This lesson is a great mix of media, student large and small group discussion, participation at the board, and hands-on work linking student prior knowledge and experiences with the scientific method to engineering design practices. One of my intentional goals in our class is to have the students actively engaged in comparisons as often as possible and this lesson does that. I find that doing so builds vocabulary comprehension quickly and prompts deeper level questioning and analysis conversations that we can build from throughout the year. Now that we are moving into the implementation of the Next Generation Science Standards and including engineering concepts into our curriculum, it feels important to me to start building new engineering knowledge using our related scientific methodology knowledge as our entry point to a broader understanding of the connections between all types of scientific research processes.
The flow of the room is busy but relaxed. I also find that I can refer back to the bridge-building activity throughout this unit and students instantly connect and respond. I can't wait to hear about your experiences using and expanding upon this great starter activity!
2. Tell the class that you'd like to shift the conversation to include engineering practices. Ask the class, "What do you think of when you hear the word engineering?" and use the spokesperson protocol to collect input and generate a class list on the board.
3. Pass out the Inventeens handout and show the ten minute Inventeens clip produced by the Boston Museum of Science.
4. Ask students to discuss the handout prompt with their groups and use the spokesperson protocol to initiate a class discussion.
5. Tell student groups to take a few minutes to compare and contrast the scientific method and engineering design. Request that one student from each group then come up and fill in a Venn diagram you have drawn on the board.
6. Use the class constructed Venn diagram to discuss commonalities and differences between the two methods of scientific exploration. Point out similarities/differences and ask for class feedback. Students will work with you to consolidate some of the phrases and to reject some erroneous ideas.
1. Announce to students that they will now work through the engineering design process in pairs. Tell them that you'd like for them to be thinking about the words we just emphasized and to see for themselves the similarities and differences between the scientific method and engineering practices.
2. Show the needed supplies for each pair of students: four dixie cups, at least 20 popsicle sticks, and one handout.
3. Keep announced directions for the activity at a minimum, the less words the better so that they can get to exploring and collaborating right away. The short version:
4. As the kids work, circulate and encourage any and all designs. Ask student groups to let you know when they've come up with a design that works and emphasize that there are many designs that can work!
5. When groups call you over, congratulate them! Comment on a specific aspect of their bridge and/or ask them to tell you more about their thinking/design planning.
6. As individual pairs call you over eagerly to show you they have met the challenge and after you have praised their work and asked them about their process, give them a second challenge: imagine each stick is worth $1000 and you, the designer want to see if they can reduce the overall price of the bridge.

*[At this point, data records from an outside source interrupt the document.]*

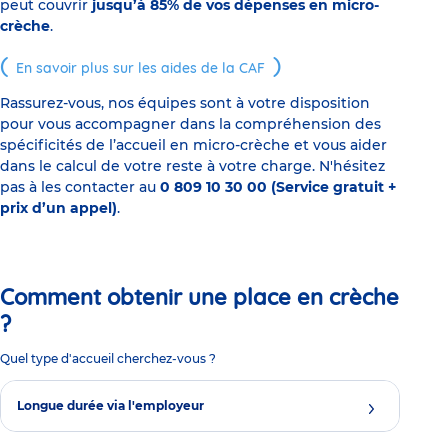
peut couvrir
jusqu’à 85% de vos dépenses en micro-
crèche
.
En savoir plus sur les aides de la CAF
Rassurez-vous, nos équipes sont à votre disposition
pour vous accompagner dans la compréhension des
spécificités de l’accueil en micro-crèche et vous aider
dans le calcul de votre reste à votre charge. N'hésitez
pas à les contacter au
0 809 10 30 00 (Service gratuit +
prix d’un appel)
.
Comment obtenir une place en crèche
?
Quel type d'accueil cherchez-vous ?
Longue durée via l'employeur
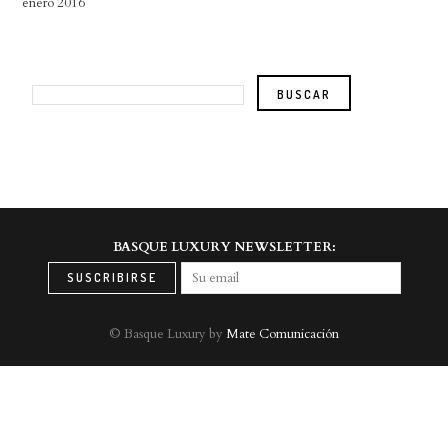
enero 2016
BASQUE LUXURY NEWSLETTER:
© Basque Luxury by
Mate Comunicación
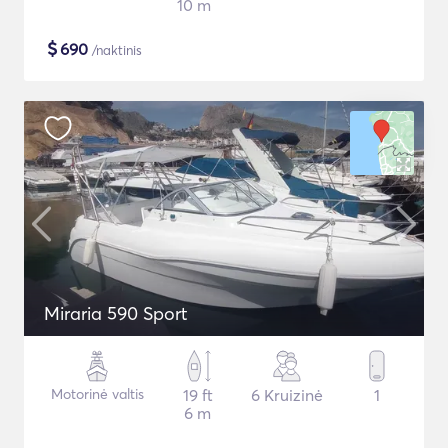
10 m
$
690
/naktinis
Miraria 590 Sport
Motorinė valtis
19 ft
6 Kruizinė
1
6 m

7. When student groups call you back over to see their revised bridges, comment upon the iterative design process and bring the focus back to the terminology and concepts listed on the Venn diagram.
This year, I tried a slightly different design activity based upon the marshmallow challenge. After students completed their challenge and we measured and admired each group design, we viewed the short video clip about how business people, architects, engineers, administrative assistants, and kindergarteners compared to our results. The video is a great way of getting into the idea of prototyping, creativity, group dynamics, and cooperation. The kids and I loved the experience and the discussion we had after we completed the challenge and watched the video.
We also created a great class Venn diagram on the board to show the differences and similarities between scientific research and the engineering design process. We emphasized the iterative process and highlighted how many aspects of the two ways of thinking and doing science really are for scientists and engineers.